Cependant, il y a une différence majeure entre un pilote de moto de Grand Prix et un grand animal du froid. Un caribou sait que c'est un caribou et ne va que là où son instinct lui dit qu'il va prospérer. Les pilotes du MotoGP ne savent pas s'ils sont des caribous ou des lemmings, s'ils veulent grossir sur de riches pâturages ou se lancer d'une falaise à leur perte.
La Ducati est la plus célèbre pour faire des lemmings des pilotes. Valentino ROSSI est passé de caribou chez Yamaha à lemming chez Ducati, perdant deux ans de sa carrière dans l’affaire. Bien que tous les yeux soient toujours sur Jorge LORENZO, ses résultats, jusqu'ici, ont été horriblement incohérents: il a obtenu une poignée de podiums, et a été le plus rapide au test de Sepang, mais au test de Buriram il n'était pas là. Pendant ce temps, son coéquipier Andrea DOVIZIOSO est rapide presque partout, remportant la manche d’ouverture de la saison au Qatar dimanche.
Mais Honda n'est pas étranger aux lemmings, bien qu'ils soient plus courants sur des motos satellites plutôt que dans les équipes d'usine. Le danger de la RC213V est tout à fait évident quand on voit la grande amélioration de réussite pour Jack MILLER et Tito RABAT, qui sont passés d'une Honda, sur une Ducati, et ont terminé dixième et onzième au Qatar.
Nous sommes sur le point de découvrir à quel point il est difficile de passer sur une Honda. Au Qatar, Johann ZARCO était fortement pressenti sur deuxième moto de Repsol Honda aux côtés de Marc MARQUEZ. ZARCO s'est déjà imposé comme un talent exceptionnel. Il était une menace cohérente de podium en tant que rookie, a été le plus rapide à l'épreuve du Qatar, a pris la pole de la course d'ouverture, puis mené 17 des 22 tours, jusqu'à ce que son pneu avant l’abandonne.

Il a tous les outils dont un grand pilote a besoin : il a la précision et la douceur avec la poignée des gaz pour lui permettre de courir avec le pneu arrière le plus soft et d'en tirer le maximum. Il a l'agressivité de voir un trou de souris et d'y aller, et les réflexes pour faire en sorte que le dépassement fonctionne. Il a la machine pour faire sa propre course, et ne pas être obligé de lutter sous les conditions d'un d'autre. Il a l'intelligence de comprendre ce dont une moto a besoin, l'adaptabilité de changer son style de pilotage en conséquence, et l'objectif de bannir les distractions qui pourraient, autrement, se mettre en travers de son chemin.
Alors ZARCO sera-t-il un lemming ou un caribou sur la Honda?
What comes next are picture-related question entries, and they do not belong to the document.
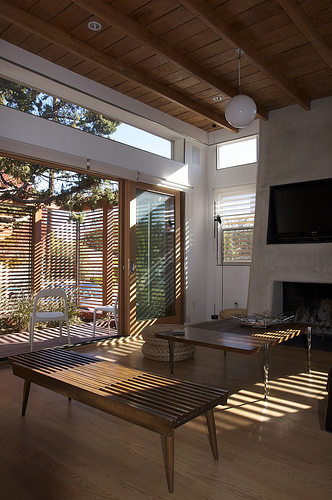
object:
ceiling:
[61, 14, 323, 131]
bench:
[18, 349, 218, 456]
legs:
[150, 433, 232, 482]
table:
[153, 315, 322, 377]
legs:
[170, 345, 291, 385]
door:
[121, 189, 189, 325]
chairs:
[27, 287, 122, 353]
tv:
[259, 174, 331, 254]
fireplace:
[270, 266, 330, 319]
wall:
[166, 145, 332, 312]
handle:
[126, 255, 138, 274]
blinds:
[227, 193, 263, 249]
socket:
[229, 297, 241, 318]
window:
[7, 85, 207, 166]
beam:
[41, 32, 267, 90]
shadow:
[174, 366, 309, 417]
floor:
[60, 350, 319, 481]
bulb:
[230, 101, 244, 127]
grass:
[13, 302, 92, 325]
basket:
[209, 301, 258, 323]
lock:
[123, 261, 141, 287]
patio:
[10, 197, 125, 354]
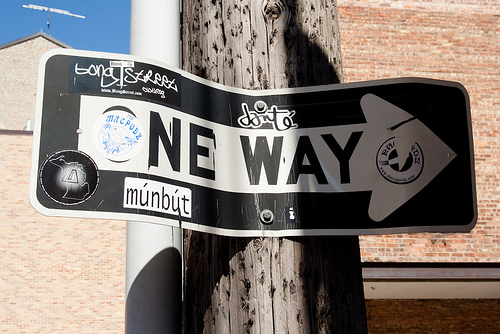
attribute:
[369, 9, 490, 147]
wall — brick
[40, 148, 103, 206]
sticker — black, circle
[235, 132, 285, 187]
letter "w" — w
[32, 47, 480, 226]
arrow — large, white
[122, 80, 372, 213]
sign — bent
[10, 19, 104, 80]
roof. — pointy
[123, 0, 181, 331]
pole — white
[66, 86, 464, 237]
white arrow — pointing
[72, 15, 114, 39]
sky — blue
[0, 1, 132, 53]
blue sky — clear, cloudless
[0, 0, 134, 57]
sky — blue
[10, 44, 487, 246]
sign — bent, light, dark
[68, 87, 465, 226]
arrow — white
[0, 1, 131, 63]
sky — blue, cloudless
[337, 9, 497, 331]
building — brick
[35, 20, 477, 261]
sign — black, white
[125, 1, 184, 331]
post — white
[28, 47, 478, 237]
one-way sign — bent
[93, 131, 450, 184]
arrow — large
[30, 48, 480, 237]
sign — black and white, broken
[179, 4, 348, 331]
post — brown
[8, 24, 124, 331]
building — brick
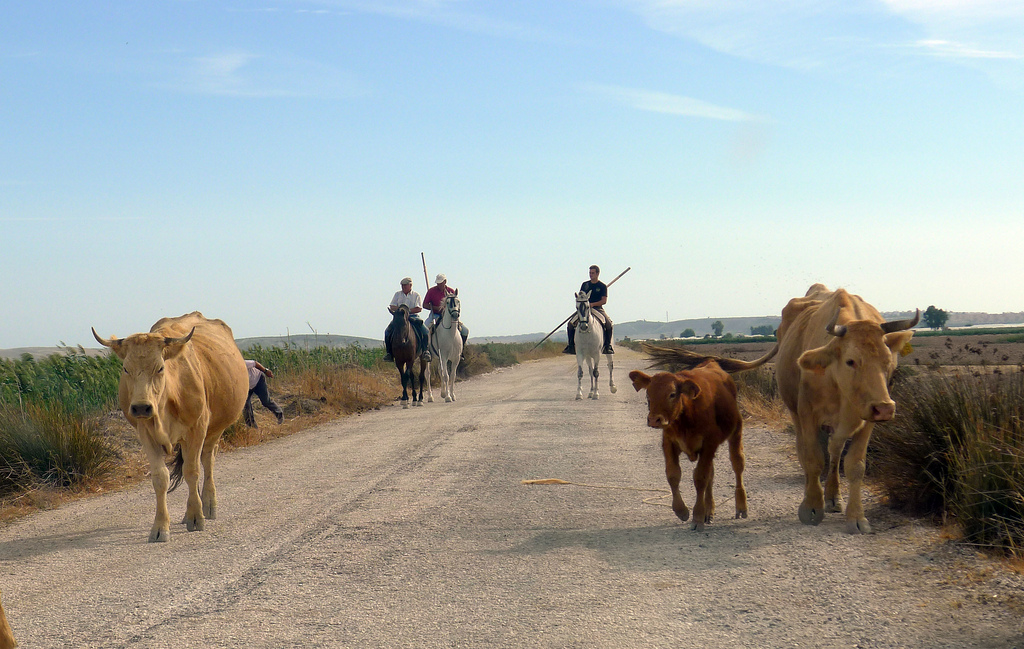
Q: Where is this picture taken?
A: On a dirt road.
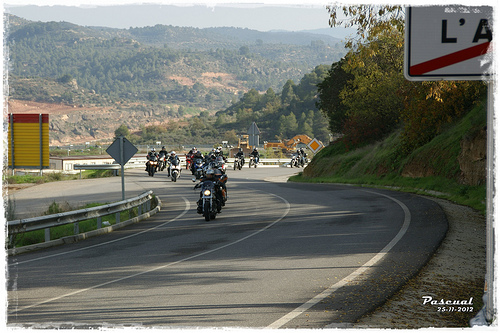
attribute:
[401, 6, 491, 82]
sign — white 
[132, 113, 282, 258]
motorcycles — many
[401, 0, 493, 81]
street sign — white 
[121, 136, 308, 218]
crew — riding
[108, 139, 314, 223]
pack — riding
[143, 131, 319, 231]
motorcyclists — riding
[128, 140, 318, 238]
motorcyclists — heading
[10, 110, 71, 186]
sign — large, red, yellow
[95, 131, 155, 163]
sign — diamond shaped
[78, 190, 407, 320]
lines — white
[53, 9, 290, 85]
hills — rolling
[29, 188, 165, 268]
barrier — center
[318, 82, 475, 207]
bank — grassy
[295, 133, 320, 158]
sign — yellow, white, diamond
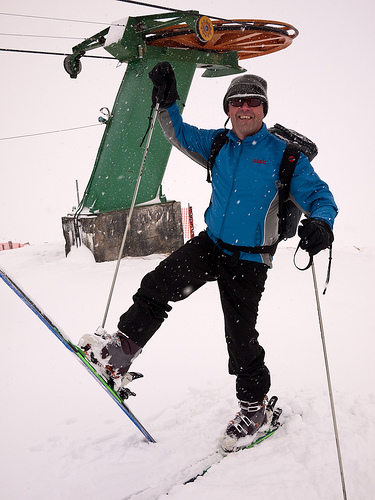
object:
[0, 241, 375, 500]
ground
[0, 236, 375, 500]
snow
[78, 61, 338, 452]
man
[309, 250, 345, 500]
ski pole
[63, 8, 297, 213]
ski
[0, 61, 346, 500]
skier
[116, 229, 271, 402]
pants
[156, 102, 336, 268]
jacket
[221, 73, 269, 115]
hat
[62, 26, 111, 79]
metal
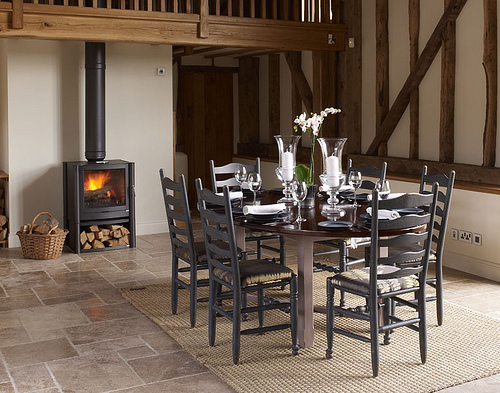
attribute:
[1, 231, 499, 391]
floor — tiled, ceramic tile, slippery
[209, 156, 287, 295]
chair — gray, dark brown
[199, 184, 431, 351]
table — set, brown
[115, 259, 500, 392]
rug — tan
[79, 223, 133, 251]
wood — chopped, piled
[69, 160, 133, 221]
fireplace — on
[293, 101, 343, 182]
flower — white, orchid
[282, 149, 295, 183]
candle — white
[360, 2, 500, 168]
wall panels — white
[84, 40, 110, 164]
stove pipe — black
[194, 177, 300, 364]
chair — wooden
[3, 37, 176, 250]
wall — white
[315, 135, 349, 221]
candleholder — glass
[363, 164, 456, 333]
chair — gray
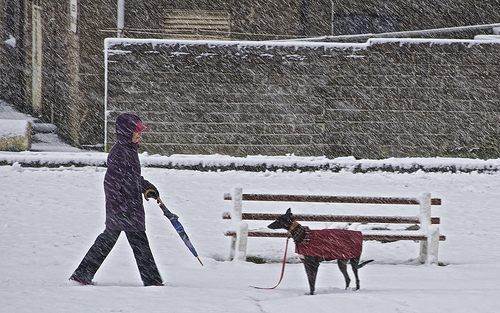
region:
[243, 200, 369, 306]
THE DOG IS STANDING IN THE SNOW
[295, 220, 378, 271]
THE DO IS WEARING A RED DOG SWEATER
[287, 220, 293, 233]
THE DOG IS WEARING A COLLAR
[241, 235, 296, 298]
THE DOG IS ON A LEASH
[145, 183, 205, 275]
THE MAN IS CARRYING AN UMBRELLA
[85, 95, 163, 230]
THE MAN'S COAT HAS A HOOD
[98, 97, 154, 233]
THE MAN IS WEARING A BLUE COAT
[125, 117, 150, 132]
THE MAN IS WEARING A RED HAT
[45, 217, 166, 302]
THE MAN IS WEARING BLACK PANTS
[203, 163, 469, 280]
THE BENCH HAS SNOW ON IT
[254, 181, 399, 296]
dog on the ground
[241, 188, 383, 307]
dog in the snow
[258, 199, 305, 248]
head of the dog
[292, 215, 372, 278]
red outfit on dog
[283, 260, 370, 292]
legs on the dog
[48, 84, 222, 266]
person next to dog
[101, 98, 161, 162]
hood on the person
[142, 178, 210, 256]
item in person's hand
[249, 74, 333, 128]
wall in the background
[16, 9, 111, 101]
snow in the air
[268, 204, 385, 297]
dog on a leash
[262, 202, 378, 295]
dog with a blanket on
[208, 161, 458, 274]
bench in the snow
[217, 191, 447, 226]
back of the bench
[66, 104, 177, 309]
boy in the snow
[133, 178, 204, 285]
umbrella in the boy's hand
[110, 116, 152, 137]
hat on the boy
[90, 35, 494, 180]
wall behind the boy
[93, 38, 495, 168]
bricks in the wall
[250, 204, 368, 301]
a dog in front of the bench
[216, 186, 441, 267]
the bench is snow-covered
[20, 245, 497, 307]
the path is covered in snow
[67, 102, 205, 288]
a person walking in the snow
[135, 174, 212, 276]
the person is carrying an umbrella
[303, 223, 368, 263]
the dog has a red blanket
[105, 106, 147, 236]
the jacket is purple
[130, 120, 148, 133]
the hood is red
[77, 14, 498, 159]
wall behind the bench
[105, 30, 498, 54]
snow on the wall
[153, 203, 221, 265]
an umbrella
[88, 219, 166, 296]
person wearing pants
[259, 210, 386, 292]
a dog standing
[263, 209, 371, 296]
a dog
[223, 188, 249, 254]
snow on the bench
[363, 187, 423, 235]
the bench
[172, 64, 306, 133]
a brick wall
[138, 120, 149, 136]
women is wearing a pink hat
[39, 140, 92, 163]
snow on the sidewalk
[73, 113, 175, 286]
the women is walking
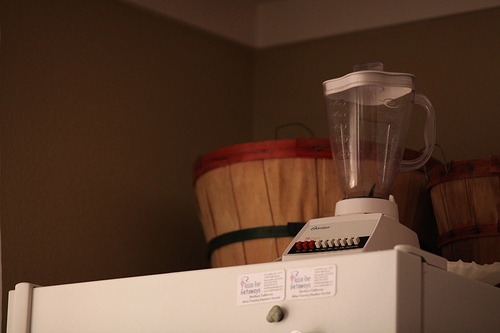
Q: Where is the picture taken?
A: A kitchen.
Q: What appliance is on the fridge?
A: A blender.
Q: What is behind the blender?
A: A basket.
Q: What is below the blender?
A: A fridge.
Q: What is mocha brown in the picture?
A: The walls.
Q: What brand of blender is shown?
A: Oyster.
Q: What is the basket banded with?
A: Red and green.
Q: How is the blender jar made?
A: Of glass.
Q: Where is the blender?
A: On top of the refrigerator.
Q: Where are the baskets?
A: Behind the blender.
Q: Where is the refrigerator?
A: Under the blender and baskets.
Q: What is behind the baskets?
A: Wall.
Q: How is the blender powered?
A: Electric motor.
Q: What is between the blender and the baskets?
A: Coffee filters.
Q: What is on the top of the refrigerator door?
A: Two identical cards.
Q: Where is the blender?
A: On top of the fridge.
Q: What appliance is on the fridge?
A: Blender.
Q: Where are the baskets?
A: On top of the fridge.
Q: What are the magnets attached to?
A: The fridge.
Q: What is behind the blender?
A: Baskets.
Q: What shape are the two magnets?
A: Rectangle.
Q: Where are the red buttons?
A: On the blender.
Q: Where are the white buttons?
A: On the blender.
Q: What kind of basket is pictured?
A: Paper.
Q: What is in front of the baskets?
A: A blender.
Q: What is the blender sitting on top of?
A: Refrigerator.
Il y a de bonnes raisons de s'inquiéter pour le Français. ZARCO a appris à piloter la MotoGP comme Jorge LORENZO. Cela signifie prendre beaucoup d'angle, beaucoup de vitesse en virage, et ensuite ouvrir les gaz en douceur et tôt pour obtenir un maximum de vitesse en sortie du virage.

La Honda ne fonctionne pas comme ça, cependant. La RC213V doit être brutalisée au freinage, toujours son point le plus fort, jeté dans le virage tard et redressé rapidement, en passant le moins de temps possible sur le bord du pneu. Ensuite, le pilote doit avancer son corps en poussant la moto et ouvrir les gaz, pour essayer de contrôler le wheelie.
Marc MARQUEZ est bien sûr le maître de cela. Il gère la moto avec son corps, ayant développé une compréhension profonde de la façon de changer la dynamique de la moto en déplaçant le poids de son corps autour, parfois de façon flagrante, parfois subtilement. Si ZARCO veut correspondre à MARQUEZ sur la Honda, il devra arrêter de copier LORENZO et commencer à copier MARQUEZ.

C'est un changement massif dans le style de conduite, qui pourrait facilement détruire la réputation de ZARCO s'il ne peut pas le gérer. Sa douceur avec la poignée des gaz peut aider à faire le changement, en contrôlant le wheelie avec son poignet pendant qu'il apprend les tours acrobatiques de MARQUEZ pour utiliser son poids corporel.
Si la perspective d'une moto d'usine dans l'équipe Repsol Honda est tentante, elle n'est pas sans risques. La Honda et la Yamaha sont les deux motos les plus radicalement différentes de la grille, ce qui n'est guère surprenant étant donné que leurs philosophies de conception sont diamétralement opposées. Ils nécessitent des styles de conduite et des approches radicalement différents. Si ZARCO doit battre MARQUEZ sur la Honda, il devra combiner ce qu'il a appris de LORENZO et le combiner avec les nouvelles leçons de MARQUEZ. Pour ZARCO, la ligne entre le lemming ou le caribou pourrait être très mince.
Des propos très pertinents qui ont récemment été corroborés par un certain Cal CRUTCHLOW qui a certes, toutes les raisons d’être jaloux du pilote tricolore, mais à qui on ne peut pas enlever son franc parlé, ni son expérience. Le pilote LCR a, en effet, pu chevaucher toutes les montures du plateau ou presque ce qui fait de lui une sorte d’expert en la matière. Parlant du HRC il indiquait :
« S’ils signaient Johann Zarco, je serais très déçu. Il ne fera pas sur la Honda ce qu’il est en train de faire avec Yamaha, parce qu’il ne roule pas comme il le faut pour ça.
« Bien sûr, vous pouvez apprendre certaines choses, mais cela ne va pas se passer facilement pour lui.
« D’une certaine manière, j’accueillerais le défi qu’il apporterait, mais ce serait pour la mauvaise raison – pour prouver que j’ai raison. »
En tant que Français, nous sommes tous pour que notre Johann national roule dans une équipe prestigieuse ce qu’est l’équipe Repsol Honda. Mais ne sommes-nous pas trop pressés de voir réussir notre meilleur espoir en catégorie reine en faisant abstraction de l’évidence, la Honda n’est pas une moto qui convient à tous les pilotes. Heureusement pour nous mais aussi et surtout pour le principal intéressé, Laurent FELLON veille. Gageons qu’il saura, comme toujours, prendre les bonnes décisions.